Cerró la noche, y el festival, la pianista y cantante canadiense Diana Krall, acompañada de guitarra, bajo y batería, en una actuación deslumbrante y convincente. En días previos al concierto, algunos conocedores del jazz (que saben de esto mucho más que yo) mencionaron que entre los puristas recalcitrantes, Diana Krall no es muy bien vista debido a lo que se percibe como concesiones de su parte al gusto popular y una supuesta tendencia al lado light del jazz.
Declaro que la noche del lunes en el Auditorio Nacional no percibí nada de eso. Pianista muy competente y cantante con un estilo perfectamente definido y centrado en sus propios parámetros, Diana Krall parece ser una encarnación muy actual de algunos de los principios básicos del cool jazz. Como tal, maneja a la perfección una imagen cuidadosamente cultivada en la que destacan una cierta frialdad y un cierto distanciamiento. Detrás de este envoltorio, de esta cara pública, se percibe a una compositora e intérprete de gran refinamiento, con una particular intuición para las modulaciones más sutiles de su voz y su piano.

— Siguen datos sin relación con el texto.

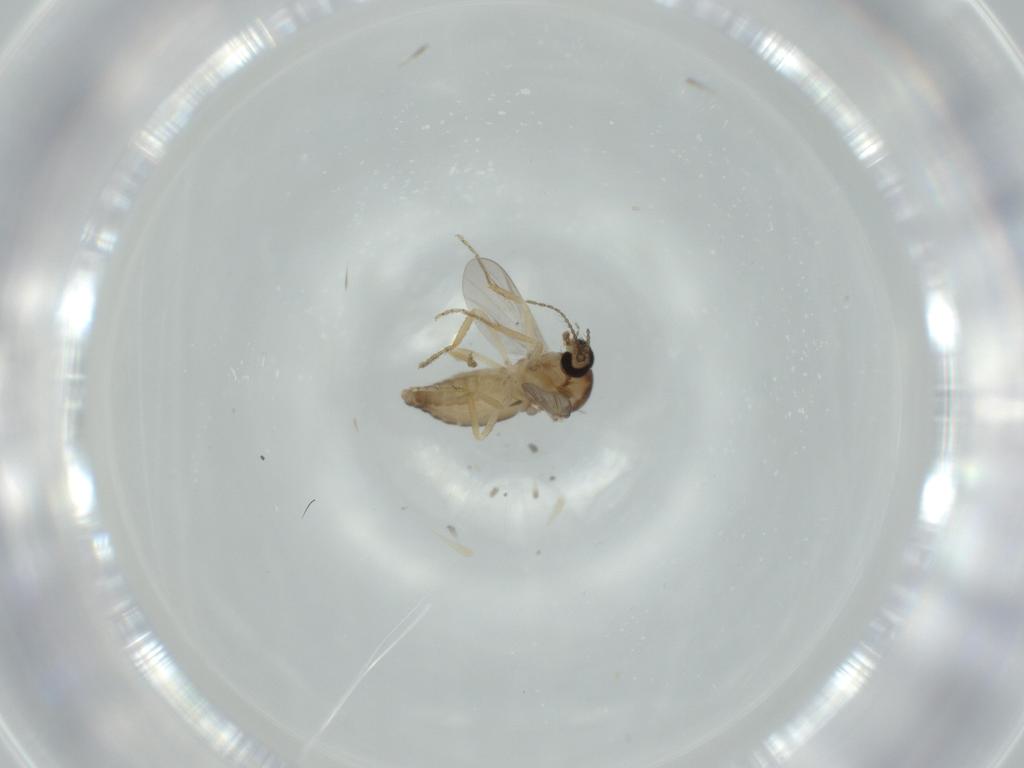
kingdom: Animalia
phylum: Arthropoda
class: Insecta
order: Diptera
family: Ceratopogonidae
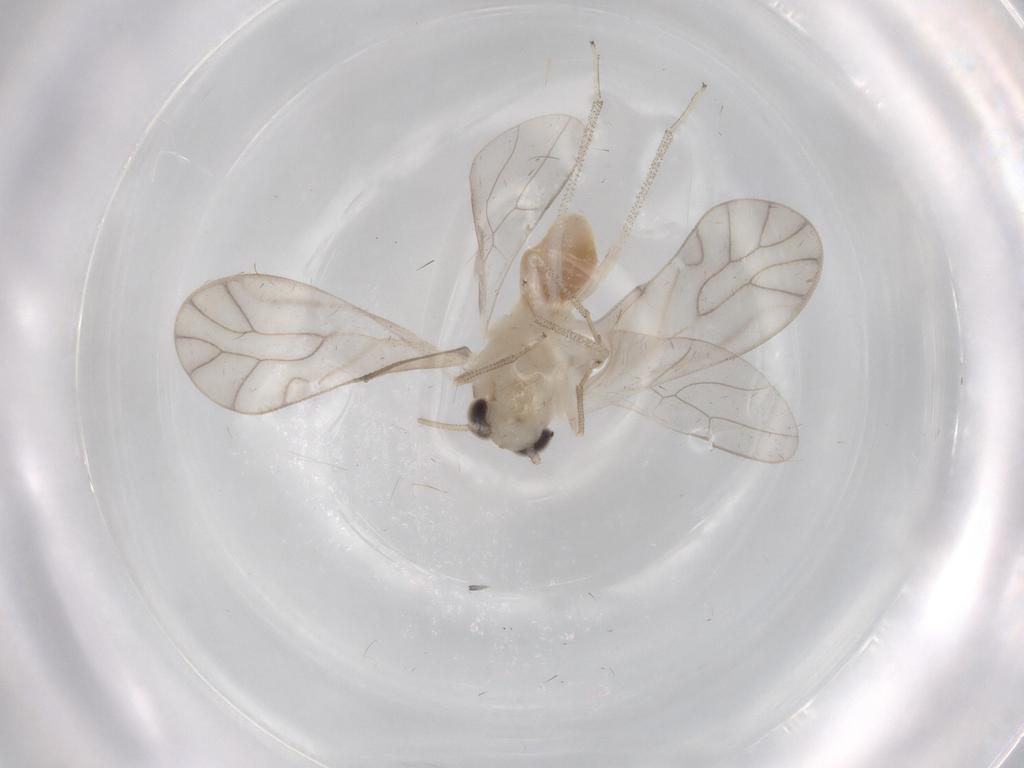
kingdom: Animalia
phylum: Arthropoda
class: Insecta
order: Psocodea
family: Caeciliusidae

Entre los músicos que esa noche colaboraron con las estrellas Valdés, Stern y Krall, merece mención aparte el soberbio guitarrista Anthony Wilson, que brilló con fuego propio en el cuarteto comandado por la cantante canadiense. Si fuera necesario (no lo es, claro) elegir un momento singular de esta noche de excelente jazz, me quedaría con la melancólica, desolada versión de Diana Krall a su imaginario pero evocativo paseo por el Bulevar de los Sueños Rotos.